Exercise passage:
=== Section Start ===

The significance of aberrant Ras-signaling in melanoma pathogenesis has been substantiated by the demonstration of frequent somatic mutations in the BRAF gene in melanomas and melanoma cell lines.11 In most cases, the hot-spot codon 599 within the kinase domain was affected by a missense mutation (V599E) leading to an elevated kinase activity of the protein and the acquisition of transforming properties.11 Mutational analysis of our tumor series identified somatic BRAF mutations in 14 of 37 melanomas (38%) and 4 of 6 melanoma cell lines (66%) investigated. All detected mutations affected the hot-spot codon 599. The incidence of BRAF mutations obtained in our melanoma series is in line with the recent study of Gorden et al.41 who found BRAF mutations in 31 of 77 of melanomas investigated (40%). Other authors detected BRAF mutations in even higher fractions of invasive and metastatic melanomas, ranging between 63–68% of the cases.11, 12, 13, 42 In addition, BRAF mutations were identified at high frequency (71–82%) in melanocytic nevi.13, 42 The latter finding suggests BRAF mutation as a critical step in the initiation of melanocytic tumorigenesis.13 Dong et al.42 found only 2 tumors with BRAF mutation among 20 early (radial growth phase) melanomas investigated. Therefore, these authors regarded BRAF mutation as a progression-associated event rather than an initiating event in the majority of melanomas. We identified BRAF mutations in 2 of 4 ALM, and 5 of 8 NM, but none of 2 SSM included in our primary melanoma series. The low number of primary melanomas in our series, however, does not allow any conclusion about a different frequency of BRAF mutations in SSM as compared to other melanoma subtypes.

=== Section End ===

Your tasks:
1. Answer these questions from the passage on BRAF mutations in melanoma.
(a) Which codon did every BRAF mutation detected in the authors' own series affect?
(b) In how many of the 6 melanoma cell lines investigated were BRAF mutations found?
(c) How many of the 20 early melanomas studied by Dong et al. carried a BRAF mutation?
2. List every melanoma subtype abbreviation that appears in the passage on BRAF mutations in melanoma.
3. Carry on the passage on BRAF mutations in melanoma from the point where it stops.
The stored data has no connection to the passage on BRAF mutations in melanoma.

[Stored data]
=== Section Start ===

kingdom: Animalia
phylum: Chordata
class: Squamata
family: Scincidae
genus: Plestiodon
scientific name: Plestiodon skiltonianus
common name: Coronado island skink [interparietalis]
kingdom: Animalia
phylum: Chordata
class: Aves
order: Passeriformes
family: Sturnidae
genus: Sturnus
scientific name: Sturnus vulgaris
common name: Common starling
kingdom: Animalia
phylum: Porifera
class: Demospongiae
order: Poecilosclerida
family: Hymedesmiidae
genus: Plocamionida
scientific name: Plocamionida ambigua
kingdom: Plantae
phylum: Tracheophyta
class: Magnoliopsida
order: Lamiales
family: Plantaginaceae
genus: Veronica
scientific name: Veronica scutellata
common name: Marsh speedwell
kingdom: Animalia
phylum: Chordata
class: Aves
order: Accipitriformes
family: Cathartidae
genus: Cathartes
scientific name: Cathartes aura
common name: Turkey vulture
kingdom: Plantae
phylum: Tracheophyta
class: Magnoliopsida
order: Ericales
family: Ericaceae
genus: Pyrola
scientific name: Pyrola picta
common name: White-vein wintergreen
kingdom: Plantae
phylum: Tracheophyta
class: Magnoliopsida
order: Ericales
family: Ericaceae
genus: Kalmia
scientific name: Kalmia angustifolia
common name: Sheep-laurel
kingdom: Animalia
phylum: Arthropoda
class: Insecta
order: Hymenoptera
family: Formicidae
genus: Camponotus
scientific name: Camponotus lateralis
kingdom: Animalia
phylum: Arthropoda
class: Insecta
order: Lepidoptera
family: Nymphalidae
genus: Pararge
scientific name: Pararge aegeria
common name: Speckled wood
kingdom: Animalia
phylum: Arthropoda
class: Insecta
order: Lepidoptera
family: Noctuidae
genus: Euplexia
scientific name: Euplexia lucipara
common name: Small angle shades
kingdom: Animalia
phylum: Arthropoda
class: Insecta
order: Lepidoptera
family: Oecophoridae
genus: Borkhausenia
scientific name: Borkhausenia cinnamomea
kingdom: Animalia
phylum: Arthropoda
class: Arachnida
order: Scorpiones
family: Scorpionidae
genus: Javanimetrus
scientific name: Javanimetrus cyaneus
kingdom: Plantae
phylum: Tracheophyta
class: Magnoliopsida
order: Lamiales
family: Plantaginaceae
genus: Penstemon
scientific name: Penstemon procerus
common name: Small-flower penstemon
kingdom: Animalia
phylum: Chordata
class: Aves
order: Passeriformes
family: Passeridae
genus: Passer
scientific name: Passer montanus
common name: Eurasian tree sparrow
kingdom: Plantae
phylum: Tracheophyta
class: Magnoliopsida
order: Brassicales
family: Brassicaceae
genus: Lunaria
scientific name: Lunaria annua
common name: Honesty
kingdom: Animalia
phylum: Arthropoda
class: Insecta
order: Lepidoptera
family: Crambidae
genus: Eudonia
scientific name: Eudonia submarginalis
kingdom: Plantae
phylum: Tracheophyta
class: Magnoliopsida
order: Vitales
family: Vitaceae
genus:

=== Section End ===

Expected results:
1.
(a) Codon 599
(b) 4
(c) 2

2. ALM, NM, SSM

3.
We found BRAF mutations exclusively in melanomas and melanoma cell lines without a demonstrated mutation in NRAS or KRAS. A mutually exclusive occurrence of BRAF and RAS gene mutations has also been observed in previous studies on melanomas,11, 12, 41, 42 as well as various other cancers.12, 43, 44, 45 These findings clearly indicate that BRAF and RAS mutations may be regarded as alternative genetic changes that result in the activation of the same signaling pathway, namely the Raf/ERK/MAPK cascade.46 Interestingly, activation of this pathway has been found to be sufficient for the in vitro transformation of rodent cells but not of human cells.47 Thus, it seems likely that aberrant activation of additional Ras-dependent signaling cascades, such as the RalGEF and Pi3-kinase controlled pathways, is necessary for the development of melanomas. The tumor suppressor protein Pten functions as a lipid phosphatase that inhibits Pi3-kinase signaling through dephosphorylation of phosphatidylinositol-(3,4,5)-triphosphate. A previous study reported on the mutually exclusive presence of NRAS and PTEN mutations in melanoma cell lines.33 Therefore, we wondered how the previously reported PTEN mutations22 were related to the RAS and BRAF gene alterations in our melanoma series. Three of the 4 tumors and the COLO-849 cell line with demonstrated PTEN mutations additionally carried BRAF mutations, whereas one tumor had mutations in PTEN and NRAS.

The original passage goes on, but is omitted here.